■ Task goal ■
Below, find the line containing "nose: (26, 52)"; from there to the final line, print every line exactly and skip the pictures.

Human pose images with coordinates:
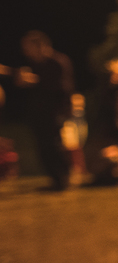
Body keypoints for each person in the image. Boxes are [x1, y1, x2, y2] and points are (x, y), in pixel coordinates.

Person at [15, 31, 74, 191]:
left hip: (54, 111)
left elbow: (62, 88)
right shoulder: (35, 64)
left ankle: (63, 179)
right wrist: (23, 81)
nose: (26, 52)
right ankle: (54, 179)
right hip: (38, 112)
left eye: (28, 47)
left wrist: (34, 81)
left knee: (54, 145)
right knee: (43, 146)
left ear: (40, 45)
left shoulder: (58, 62)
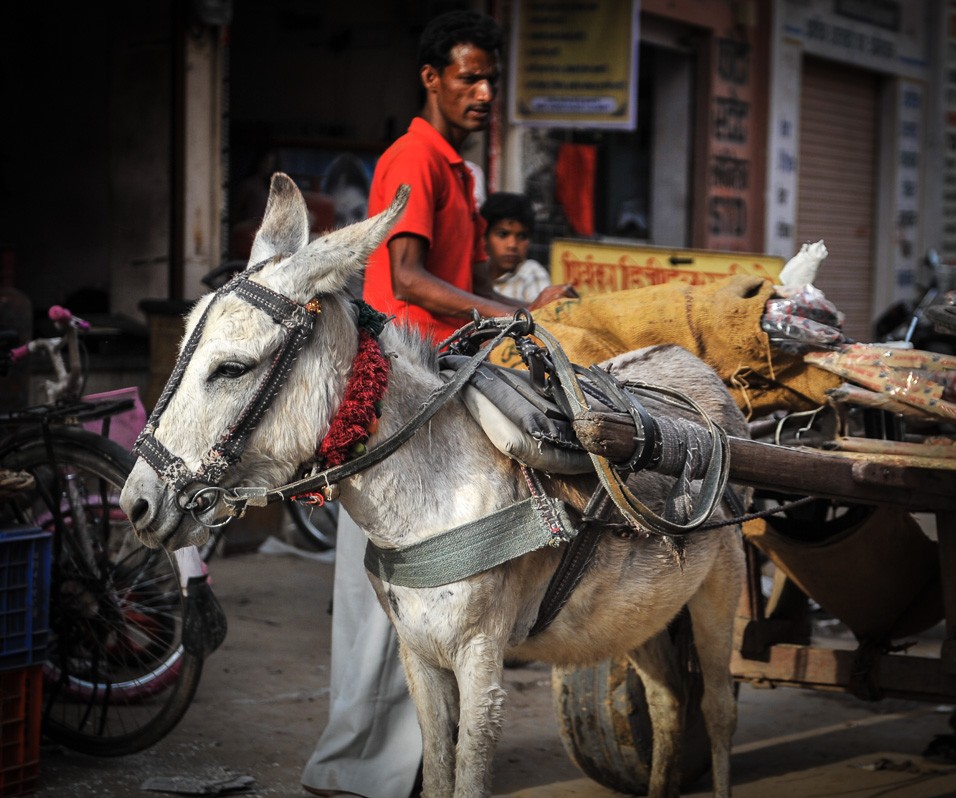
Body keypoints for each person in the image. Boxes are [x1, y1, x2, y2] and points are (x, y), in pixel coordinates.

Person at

■ Response to this exercise ■
nose: (26, 52)
right ankle: (54, 179)
right hip: (38, 112)
left eye: (28, 47)
left wrist: (34, 81)
left knee: (54, 145)
right knee: (43, 146)
left ear: (40, 45)
left shoulder: (58, 62)
Body keypoints for each person in the image. Boxes are [x1, y1, x2, y2] and points are (x, y), in pixel coordinates.

Person at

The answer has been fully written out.